[Stored records]
****************

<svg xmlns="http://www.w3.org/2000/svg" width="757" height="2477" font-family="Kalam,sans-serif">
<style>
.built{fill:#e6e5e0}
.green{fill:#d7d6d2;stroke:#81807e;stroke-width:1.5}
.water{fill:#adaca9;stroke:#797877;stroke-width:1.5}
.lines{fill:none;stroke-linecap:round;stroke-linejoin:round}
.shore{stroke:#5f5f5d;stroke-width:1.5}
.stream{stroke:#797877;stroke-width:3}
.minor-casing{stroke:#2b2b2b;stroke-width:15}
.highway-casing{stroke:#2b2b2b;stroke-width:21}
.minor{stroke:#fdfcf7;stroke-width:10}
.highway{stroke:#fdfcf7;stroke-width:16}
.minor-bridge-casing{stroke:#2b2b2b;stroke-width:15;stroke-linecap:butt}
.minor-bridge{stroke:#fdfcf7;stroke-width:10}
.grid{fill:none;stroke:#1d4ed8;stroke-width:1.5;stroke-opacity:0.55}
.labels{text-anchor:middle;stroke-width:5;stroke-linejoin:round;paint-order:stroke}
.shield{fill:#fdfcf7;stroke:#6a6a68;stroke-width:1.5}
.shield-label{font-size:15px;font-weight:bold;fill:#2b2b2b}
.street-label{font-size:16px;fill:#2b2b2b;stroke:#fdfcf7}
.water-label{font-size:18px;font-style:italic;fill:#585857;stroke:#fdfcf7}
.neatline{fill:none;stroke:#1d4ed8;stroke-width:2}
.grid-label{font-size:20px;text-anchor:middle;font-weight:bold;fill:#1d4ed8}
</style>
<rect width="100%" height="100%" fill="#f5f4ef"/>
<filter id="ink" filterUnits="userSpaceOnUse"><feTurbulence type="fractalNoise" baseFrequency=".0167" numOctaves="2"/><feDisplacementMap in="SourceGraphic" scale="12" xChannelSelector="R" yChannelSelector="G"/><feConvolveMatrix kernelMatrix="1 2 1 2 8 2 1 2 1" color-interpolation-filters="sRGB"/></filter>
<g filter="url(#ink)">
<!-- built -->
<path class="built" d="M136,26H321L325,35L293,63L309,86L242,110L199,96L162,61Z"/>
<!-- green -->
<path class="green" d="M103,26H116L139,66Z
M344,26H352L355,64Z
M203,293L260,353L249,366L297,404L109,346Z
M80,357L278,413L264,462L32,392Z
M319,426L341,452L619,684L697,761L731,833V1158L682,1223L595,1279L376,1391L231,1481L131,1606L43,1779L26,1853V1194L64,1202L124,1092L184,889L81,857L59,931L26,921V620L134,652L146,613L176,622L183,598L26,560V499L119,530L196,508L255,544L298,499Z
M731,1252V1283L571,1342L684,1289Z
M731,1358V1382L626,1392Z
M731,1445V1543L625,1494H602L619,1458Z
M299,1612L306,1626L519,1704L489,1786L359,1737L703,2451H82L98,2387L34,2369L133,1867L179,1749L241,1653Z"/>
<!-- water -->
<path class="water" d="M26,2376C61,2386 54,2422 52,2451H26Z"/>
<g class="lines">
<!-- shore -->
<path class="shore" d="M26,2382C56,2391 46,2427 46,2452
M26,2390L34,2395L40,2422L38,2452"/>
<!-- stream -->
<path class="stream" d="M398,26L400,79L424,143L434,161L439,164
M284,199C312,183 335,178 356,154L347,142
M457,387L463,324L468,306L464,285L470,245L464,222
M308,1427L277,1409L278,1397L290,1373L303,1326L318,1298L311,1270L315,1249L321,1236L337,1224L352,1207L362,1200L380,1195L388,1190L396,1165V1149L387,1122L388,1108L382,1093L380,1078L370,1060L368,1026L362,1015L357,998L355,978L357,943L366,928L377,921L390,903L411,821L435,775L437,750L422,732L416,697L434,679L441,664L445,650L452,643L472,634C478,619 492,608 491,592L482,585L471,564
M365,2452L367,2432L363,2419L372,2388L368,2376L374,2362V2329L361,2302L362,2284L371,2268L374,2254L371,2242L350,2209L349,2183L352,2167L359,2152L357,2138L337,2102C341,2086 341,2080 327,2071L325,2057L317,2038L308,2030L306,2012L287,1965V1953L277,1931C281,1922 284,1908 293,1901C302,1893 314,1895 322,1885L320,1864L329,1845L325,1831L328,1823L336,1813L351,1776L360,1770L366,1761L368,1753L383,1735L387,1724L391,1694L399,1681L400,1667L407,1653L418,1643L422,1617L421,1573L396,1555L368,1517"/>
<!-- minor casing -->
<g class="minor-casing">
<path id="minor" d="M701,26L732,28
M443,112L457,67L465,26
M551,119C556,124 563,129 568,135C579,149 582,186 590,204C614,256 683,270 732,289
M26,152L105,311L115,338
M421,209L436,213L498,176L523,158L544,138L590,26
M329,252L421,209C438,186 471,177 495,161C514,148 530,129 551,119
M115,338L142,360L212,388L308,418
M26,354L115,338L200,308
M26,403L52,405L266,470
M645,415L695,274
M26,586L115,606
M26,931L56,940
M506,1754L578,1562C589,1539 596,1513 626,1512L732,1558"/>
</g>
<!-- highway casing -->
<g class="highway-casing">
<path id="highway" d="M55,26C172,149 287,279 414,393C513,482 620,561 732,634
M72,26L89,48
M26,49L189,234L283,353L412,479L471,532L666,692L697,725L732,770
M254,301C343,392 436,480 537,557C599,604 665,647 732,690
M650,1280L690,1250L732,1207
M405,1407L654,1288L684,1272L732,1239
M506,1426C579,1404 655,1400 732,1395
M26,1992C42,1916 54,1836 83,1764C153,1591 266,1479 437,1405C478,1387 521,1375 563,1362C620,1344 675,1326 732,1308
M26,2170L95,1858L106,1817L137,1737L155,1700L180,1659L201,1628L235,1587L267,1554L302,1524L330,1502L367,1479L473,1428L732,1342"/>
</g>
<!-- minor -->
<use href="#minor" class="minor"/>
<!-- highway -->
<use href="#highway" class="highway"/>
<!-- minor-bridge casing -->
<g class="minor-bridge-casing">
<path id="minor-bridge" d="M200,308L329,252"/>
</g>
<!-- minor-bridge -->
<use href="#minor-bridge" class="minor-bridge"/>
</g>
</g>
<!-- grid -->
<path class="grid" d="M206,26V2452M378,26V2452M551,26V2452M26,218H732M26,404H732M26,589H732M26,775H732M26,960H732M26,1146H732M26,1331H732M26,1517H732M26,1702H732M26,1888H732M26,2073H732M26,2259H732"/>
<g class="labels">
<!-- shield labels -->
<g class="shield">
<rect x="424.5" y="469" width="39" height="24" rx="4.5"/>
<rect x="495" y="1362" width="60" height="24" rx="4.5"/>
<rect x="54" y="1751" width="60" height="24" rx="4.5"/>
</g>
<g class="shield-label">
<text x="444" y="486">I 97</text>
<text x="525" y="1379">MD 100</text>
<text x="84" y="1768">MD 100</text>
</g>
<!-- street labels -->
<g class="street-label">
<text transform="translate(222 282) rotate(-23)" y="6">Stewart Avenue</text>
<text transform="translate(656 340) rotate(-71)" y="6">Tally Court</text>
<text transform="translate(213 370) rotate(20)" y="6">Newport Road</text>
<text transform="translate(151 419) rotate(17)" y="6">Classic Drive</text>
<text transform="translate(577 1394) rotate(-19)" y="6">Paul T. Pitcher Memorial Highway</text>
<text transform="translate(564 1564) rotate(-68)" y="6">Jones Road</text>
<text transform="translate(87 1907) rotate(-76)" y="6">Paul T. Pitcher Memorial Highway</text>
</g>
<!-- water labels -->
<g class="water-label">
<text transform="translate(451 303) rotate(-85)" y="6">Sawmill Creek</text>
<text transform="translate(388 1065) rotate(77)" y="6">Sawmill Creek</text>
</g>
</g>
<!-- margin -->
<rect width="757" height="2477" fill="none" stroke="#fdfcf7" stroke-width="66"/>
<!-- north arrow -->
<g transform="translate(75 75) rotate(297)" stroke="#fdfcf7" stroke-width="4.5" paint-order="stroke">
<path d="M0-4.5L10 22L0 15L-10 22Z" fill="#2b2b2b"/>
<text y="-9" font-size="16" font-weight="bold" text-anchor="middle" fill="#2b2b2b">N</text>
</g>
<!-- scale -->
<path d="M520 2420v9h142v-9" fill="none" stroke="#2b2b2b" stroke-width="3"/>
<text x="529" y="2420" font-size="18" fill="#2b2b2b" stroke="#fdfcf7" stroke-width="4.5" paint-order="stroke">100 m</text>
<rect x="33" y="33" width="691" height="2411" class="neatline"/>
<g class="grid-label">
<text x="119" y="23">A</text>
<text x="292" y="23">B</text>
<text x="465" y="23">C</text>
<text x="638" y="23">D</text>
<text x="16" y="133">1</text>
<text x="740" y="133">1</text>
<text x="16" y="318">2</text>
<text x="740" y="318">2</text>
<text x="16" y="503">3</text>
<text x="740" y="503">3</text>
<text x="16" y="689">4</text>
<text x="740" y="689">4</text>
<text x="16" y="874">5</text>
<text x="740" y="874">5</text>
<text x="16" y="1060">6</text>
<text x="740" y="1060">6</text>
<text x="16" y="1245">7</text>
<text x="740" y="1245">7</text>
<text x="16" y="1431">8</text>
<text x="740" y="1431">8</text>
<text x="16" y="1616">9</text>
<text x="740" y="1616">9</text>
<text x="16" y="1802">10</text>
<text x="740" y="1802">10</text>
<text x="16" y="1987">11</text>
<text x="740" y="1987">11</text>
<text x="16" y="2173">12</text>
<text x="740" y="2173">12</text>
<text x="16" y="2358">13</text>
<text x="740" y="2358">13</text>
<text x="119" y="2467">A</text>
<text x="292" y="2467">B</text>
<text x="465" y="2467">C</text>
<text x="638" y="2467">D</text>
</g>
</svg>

****************

> [Work request] The string "round" appears on some lines of the data; count those lines and report only how many there are.

> [The completed task] 2